** Opening TASK INPUTS block **

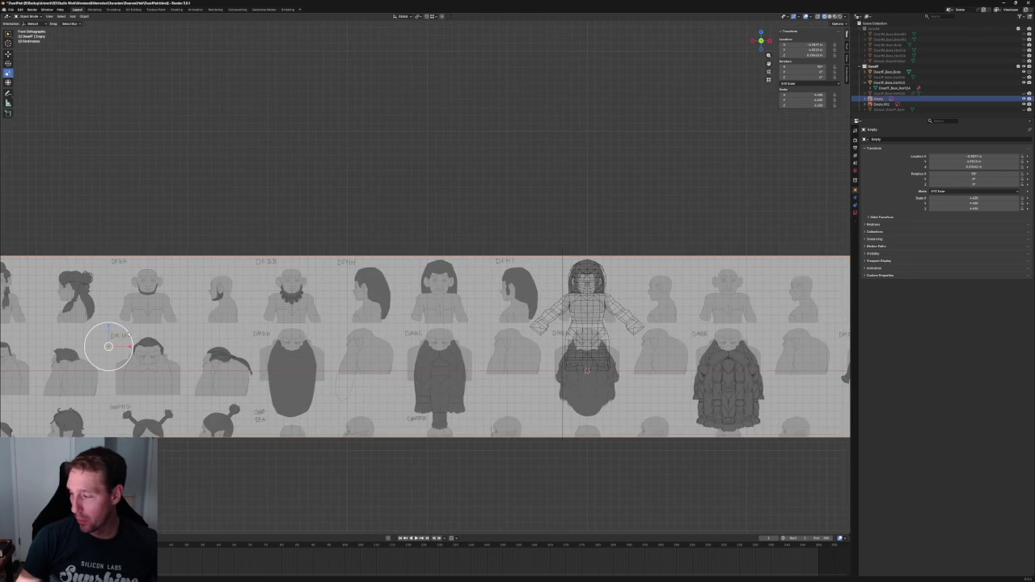
scroll(328, 266, "up", 5)
scroll(404, 283, "up", 1)
scroll(452, 295, "up", 2)
key("s")
key("g")
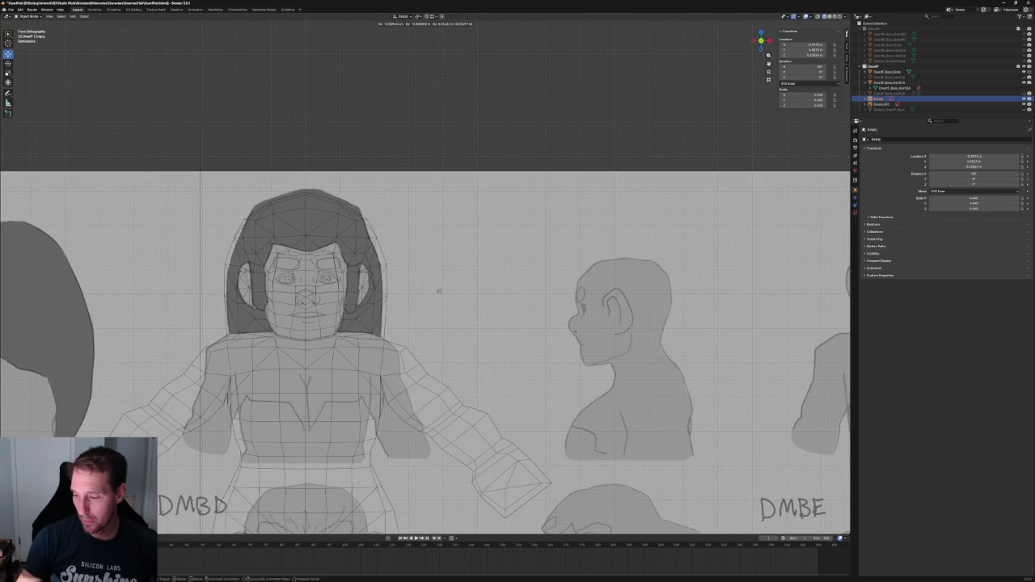
left_click(439, 291)
key("g")
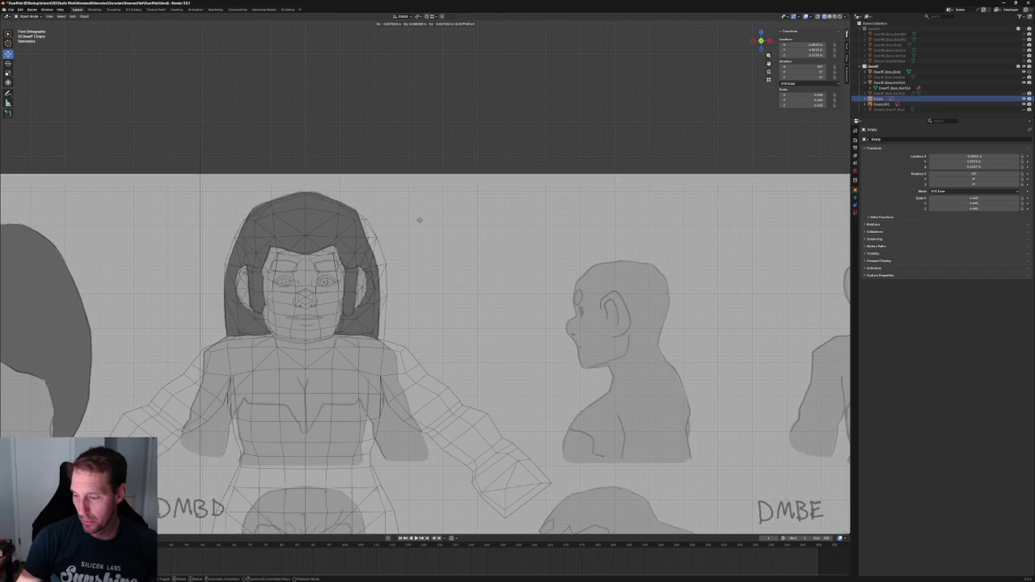
left_click(441, 252)
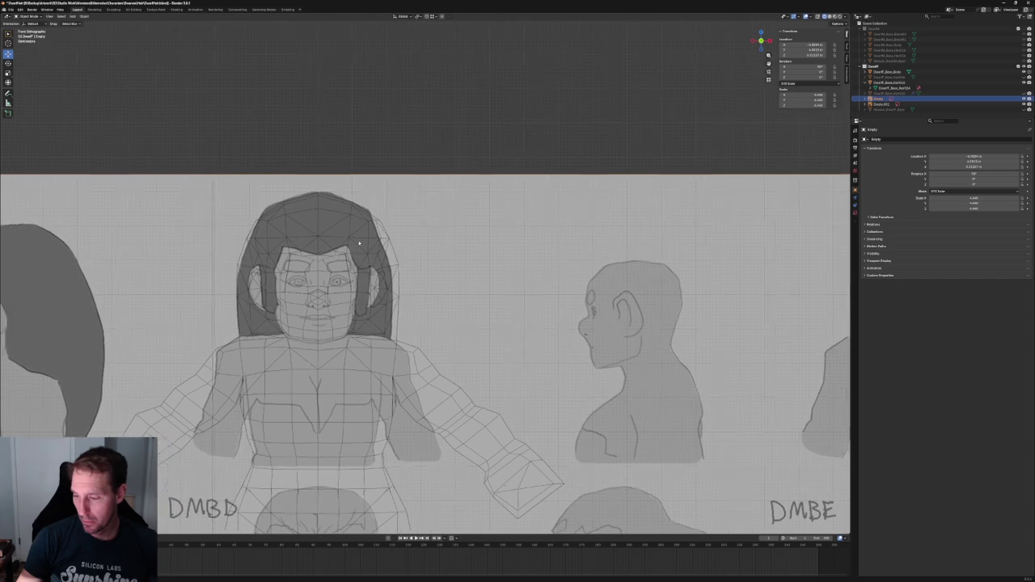
scroll(367, 251, "up", 4)
key("g")
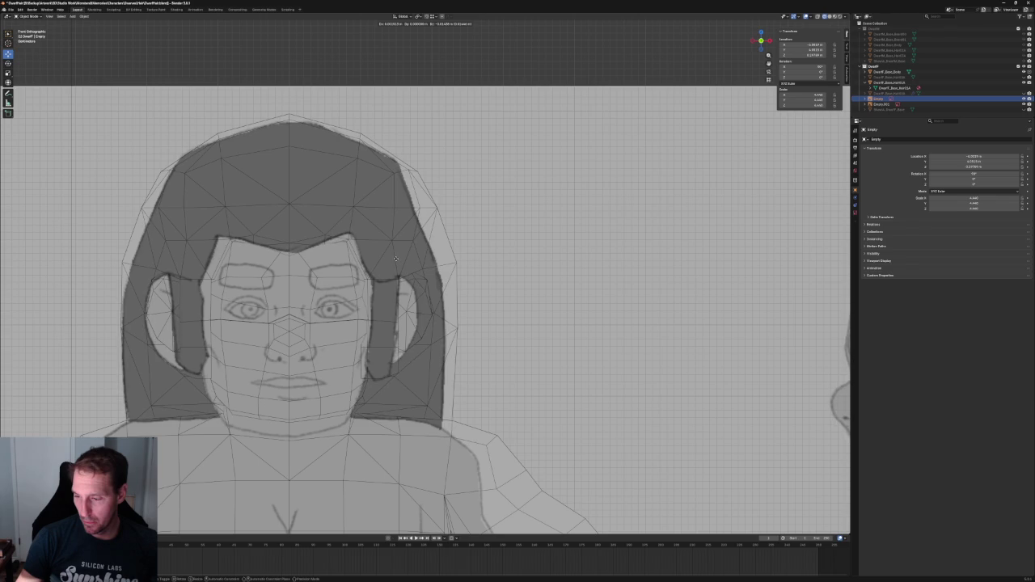
left_click(396, 259)
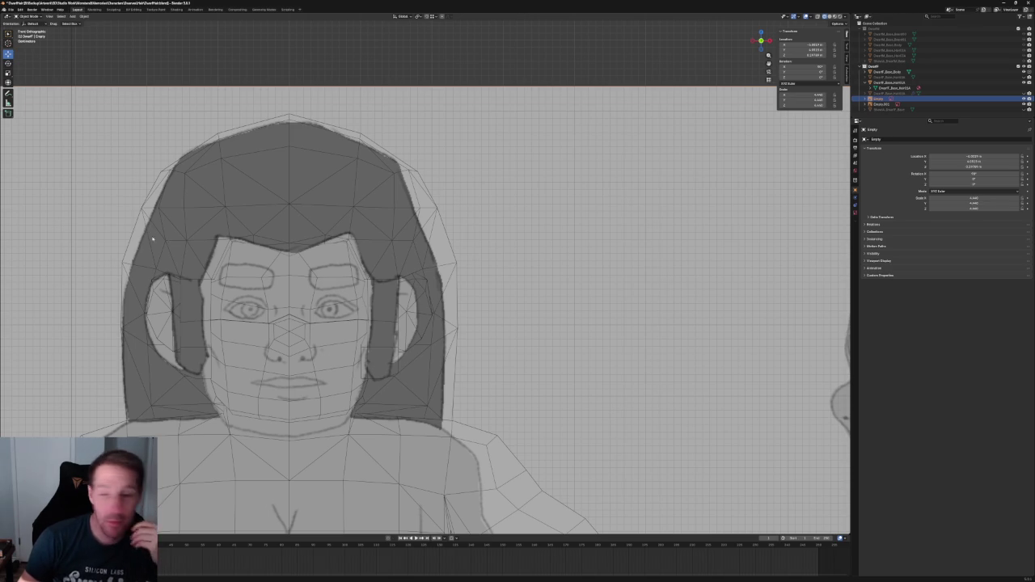
Turn off X-ray to hide back wireframe edges and select the hair mesh
scroll(364, 267, "down", 3)
scroll(396, 259, "up", 5)
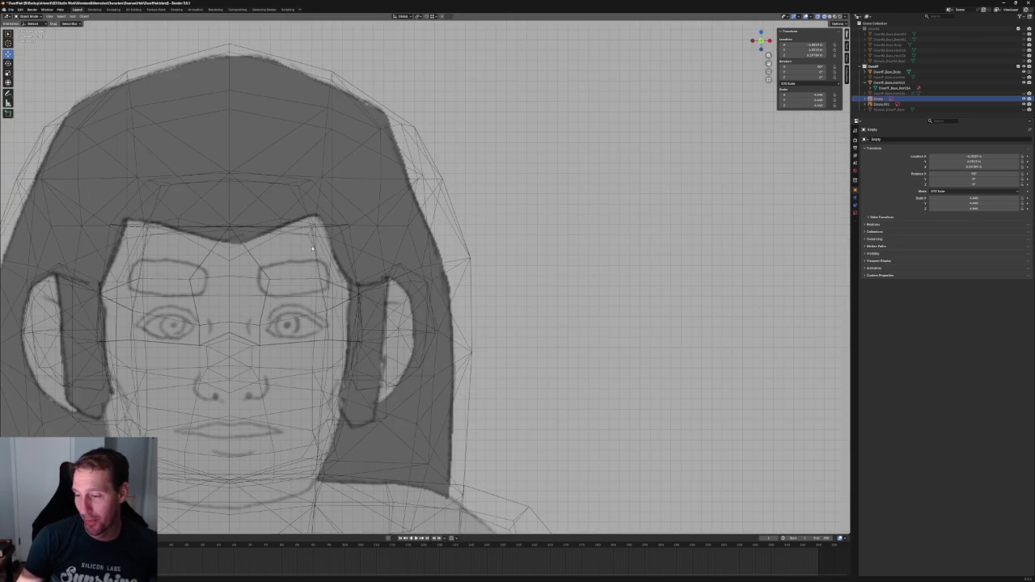
scroll(317, 247, "up", 4)
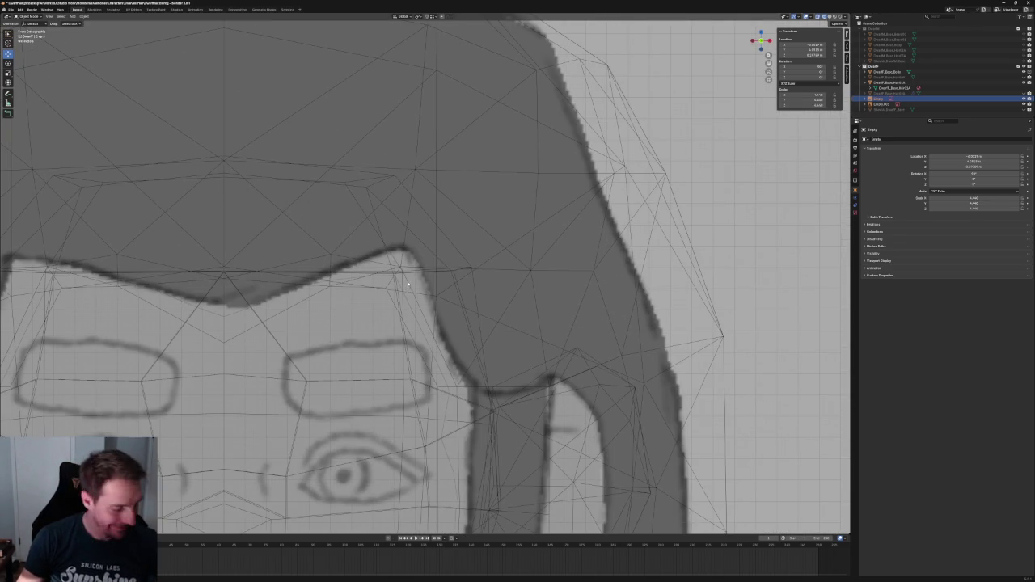
key("alt+z")
key("alt+z")
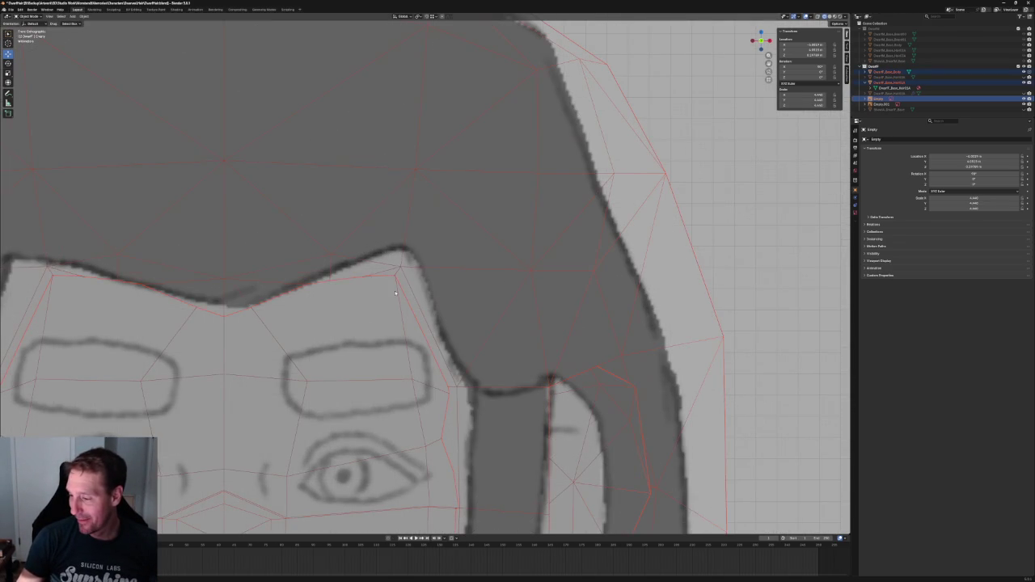
left_click(499, 243)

** Closing TASK INPUTS block **

A faithful copy of all the data above, without its pictures, is the expected result.

OUTPUT
scroll(328, 266, "up", 5)
scroll(404, 283, "up", 1)
scroll(452, 295, "up", 2)
key("s")
key("g")
left_click(439, 291)
key("g")
left_click(441, 252)
scroll(367, 251, "up", 4)
key("g")
left_click(396, 259)
Turn off X-ray to hide back wireframe edges and select the hair mesh
scroll(364, 267, "down", 3)
scroll(396, 259, "up", 5)
scroll(317, 247, "up", 4)
key("alt+z")
key("alt+z")
left_click(499, 243)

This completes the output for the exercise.